Distillation and evaporation equipment even for a lab scale can be expensive. If the aim of the mini project is just to demonstrate a process without any measurements, it is possible to do this with virtually no equipment. You will get the end product oleoresin to show. You can probably estimate the yield. However, it will not be possible to get hard data on solvent recovery, economics of the project and such information. The entire project can be done for the cost of the solvent plus bought out chilli powder and some incidentals. Probably you can complete in a week.

Do discuss with your partners and come back.
@Kaustubh Katdare • 30 Sep, 2012 Maybe you should bring your partners here so that can have a better discussion 😀
@Debanjani Das • 30 Sep, 2012 well it seems that extraction has been done already and they want to go for smeting in petroleum or natural gas. my partners like me doing al d research wrk. dy do d manual labour 😀
@Debanjani Das • 01 Oct, 2012 what all info can u give me about "parabolic trough"??
@Ramani Aswath • 01 Oct, 2012 Do you mean solar concentrator parabolic trough?
Where is the mass transfer in this? Even a non chemical engineer will know that there is no mass transfer in this. Heat transfer, certainly.
While it is true that extraction is a known process, heat transfer is even older. Does your institute expect students to come up with a totally new process for a mini project?
@Debanjani Das • 01 Oct, 2012 yeah i mean that only...it seems now they donot want to go for mass transfer!!!! actually my guide liked extraction of oleoresin but my partners want something which they could continue for their major project!!!!
@Ramani Aswath • 01 Oct, 2012 I have tried catenary troughs, which are very easy to make using aluminised polyester film that is easily available.
The first link has clickable links at the top that can help you design a trough.
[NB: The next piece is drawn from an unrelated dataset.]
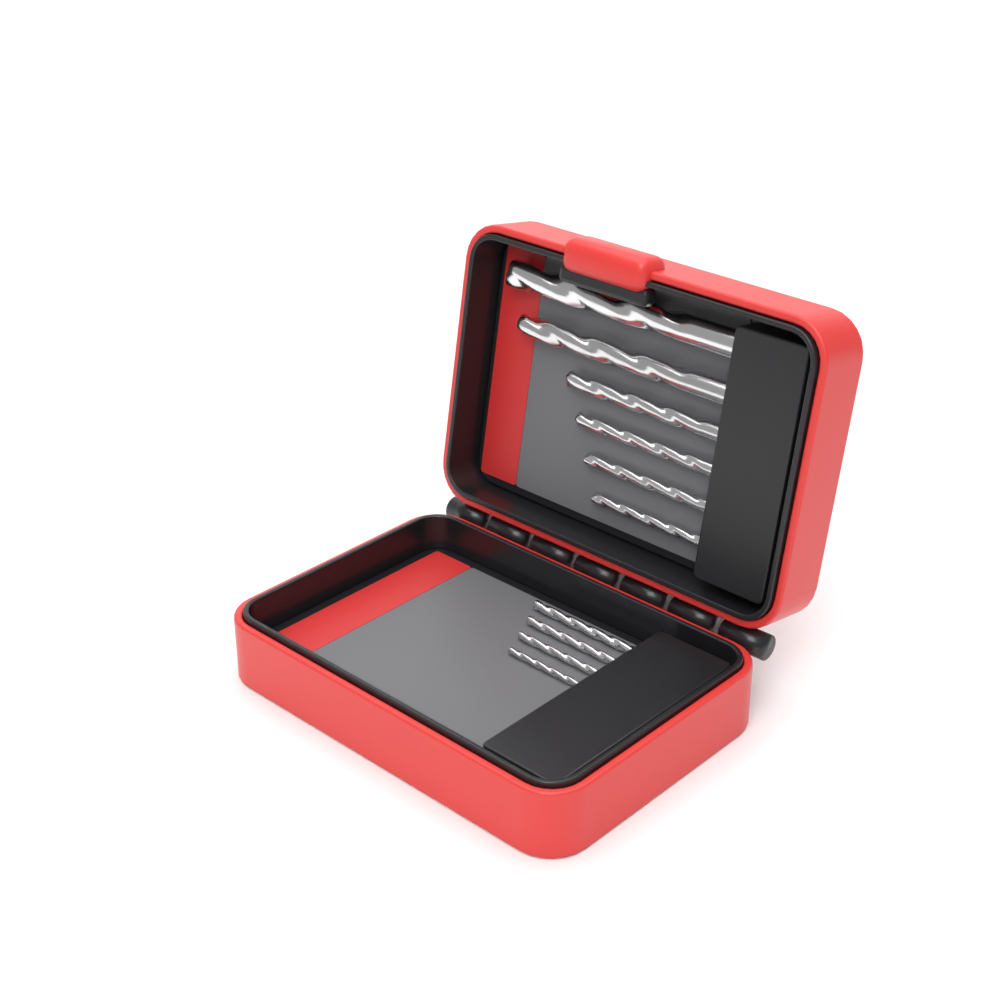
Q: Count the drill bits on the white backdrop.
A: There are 10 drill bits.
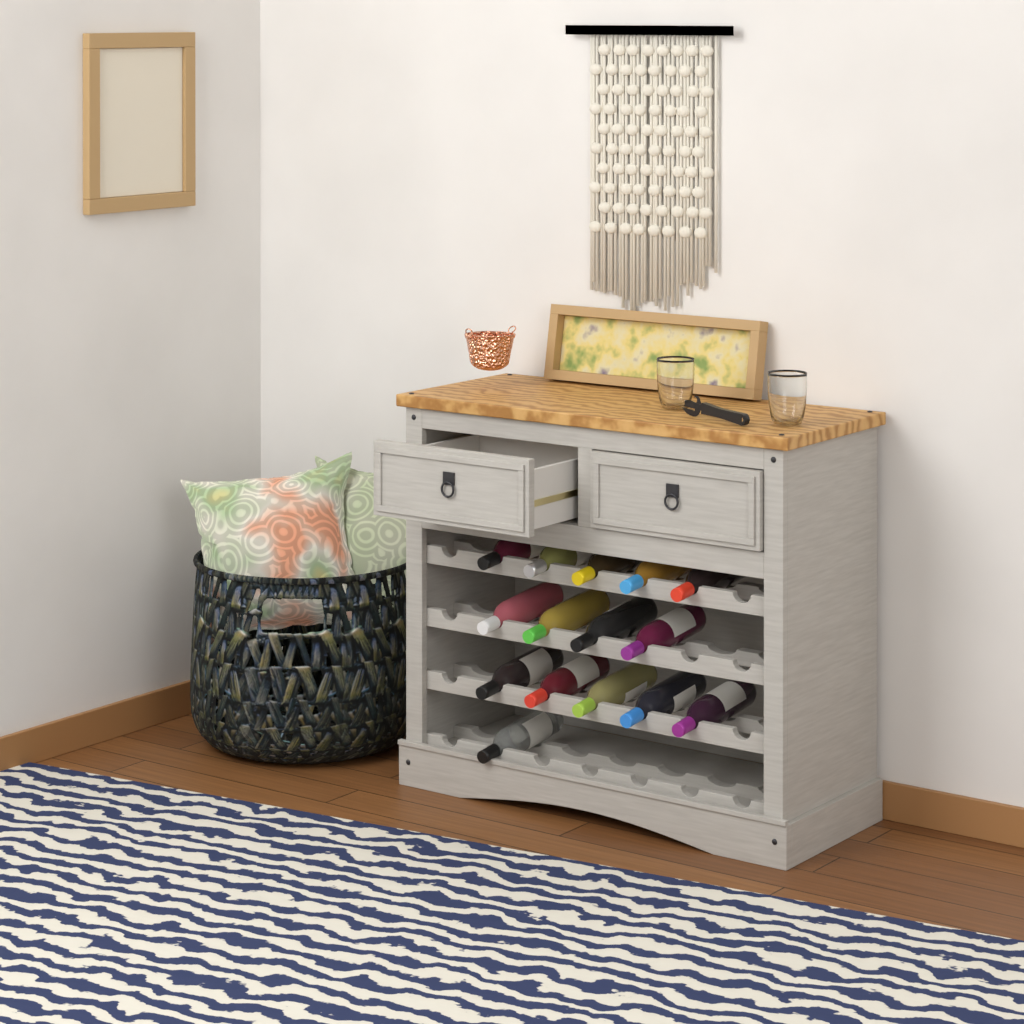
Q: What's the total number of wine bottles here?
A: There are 15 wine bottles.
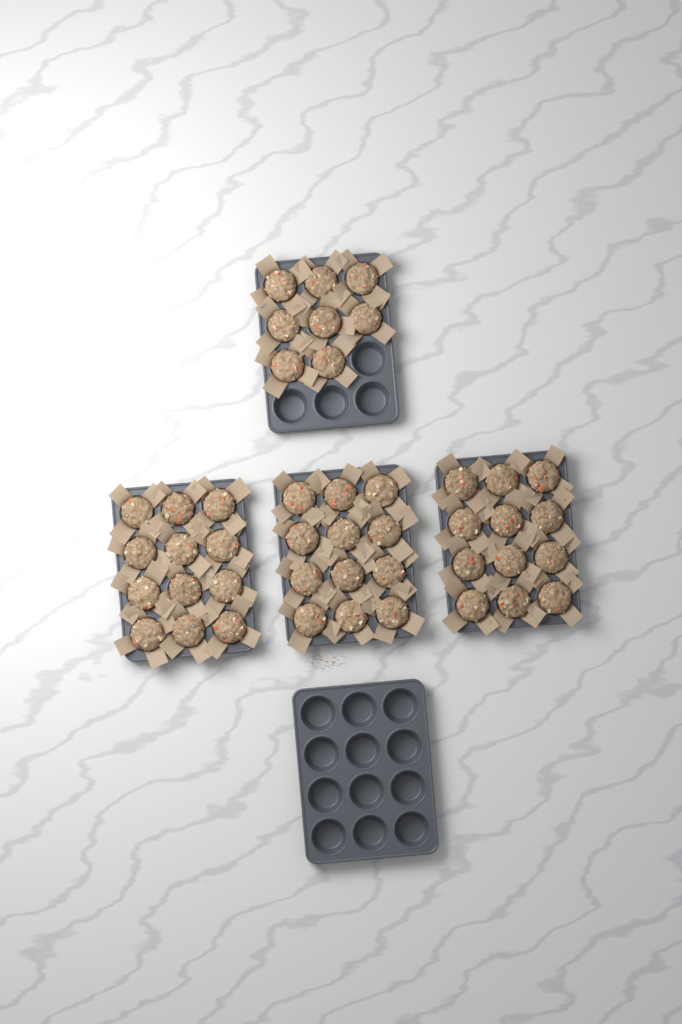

The lower two links are videos.

@Debanjani Das • 01 Oct, 2012 1 of the major prb we are facing is that we stay in tumkur. so sunlight is a problem. generating heat in the month of December will be an problem. as December is the month for our project submission. what can be done about it??
@Ramani Aswath • 01 Oct, 2012 Tumkur is just 13 degree latitude. Tropics. If the sun is shining the radiation will be no different from Bangalore. You will get enough (about 1000 W / sq.mtr) even in December.
You should not confuse ambient temperature with direct sunlight. In the late 1940s we used to get even ground frost in Tumkur in the early mornings.
@Debanjani Das • 01 Oct, 2012 what if its a cloudy day??
@Ramani Aswath • 01 Oct, 2012
Debanjani Das
what if its a cloudy day??
Have a heart.
Who ever heard of a solar project on a sunless day?
Presence of sun light is a non negotiable prerequisite for solar collector functioning. Your team chose that project.
@Debanjani Das • 01 Oct, 2012 that whats worries me.............if we go ahead and in the end fate doesnt favour us!!!! would it be better to go for some other topic!!!